Teks Kajian →
+ + + + + + +

GAJI KULI UPAH PUISI
Kalau anda anti menerbitkan buku secara sosial, pasti rujukan anda komersil, supaya dapat royalti.
Sebut saja anda dapat royalti 10 juta, itupun ditransfer 3-5x. Misalnya. Atau kalau beruntung ya sekaligus. Itupun anda penulis eklusif, tidak seproduktif penulis untuk karya tulis jenis lain.
Tentu jadi lebih besar upah buruh, 2 -3 juta tiap bulan bisa selama 5-10 tahun. Atau seumur hidup. Bahkan bisa lebih besar pendapatan PKL.
Tapi, kalau jalan fikiranku ...... tetap saja bangga jadi penulis, komersil atau sosial. Tapi kalau begitu kenyataannya, tentu lebih nyaman sambil jadi buruh atau jadi PKL. Ketahuan. Atau sambil jadi konglomerat. Atau gubernur.
Tetapi yang pasti unik, setiap kali dapat uang, aku pasti akan merasa itu uang seorang penulis saja. Penyair, haha. Ya ya. Begitulah. Darimanapun datangnya. Meskipun itu gajiku sebagai seorang mentri atau pelayan toko. Asal bukan hasil korupsi atau mencuri. Begitulah yang terjadi pada banyak penyair di dunia.

+ + + + + + +

Daftar Data →
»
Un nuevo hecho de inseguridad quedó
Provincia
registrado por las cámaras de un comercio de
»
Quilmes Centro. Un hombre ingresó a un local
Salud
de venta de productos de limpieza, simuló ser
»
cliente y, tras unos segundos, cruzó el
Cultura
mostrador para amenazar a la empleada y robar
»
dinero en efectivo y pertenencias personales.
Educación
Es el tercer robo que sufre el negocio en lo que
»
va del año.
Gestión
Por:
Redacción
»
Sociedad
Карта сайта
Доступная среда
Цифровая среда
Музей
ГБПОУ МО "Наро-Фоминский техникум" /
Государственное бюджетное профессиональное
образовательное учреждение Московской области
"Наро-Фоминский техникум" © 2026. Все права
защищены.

+ + + + + + +

Jelajahi Materi →
**A.** Sebutkan semua pekerjaan selain penulis dan penyair yang disebut dalam teks kajian.
**B.** Tolong terjemahkan kalimat "Begitulah yang terjadi pada banyak penyair di dunia." dari teks kajian ke dalam bahasa Inggris.
**C.** Menurut teks kajian, berapa upah buruh tiap bulan?

Jawaban Tugas →
**A.** buruh, PKL, konglomerat, gubernur, mentri, pelayan toko

**B.** That is what happens to many poets in the world.

**C.** 2–3 juta tiap bulan.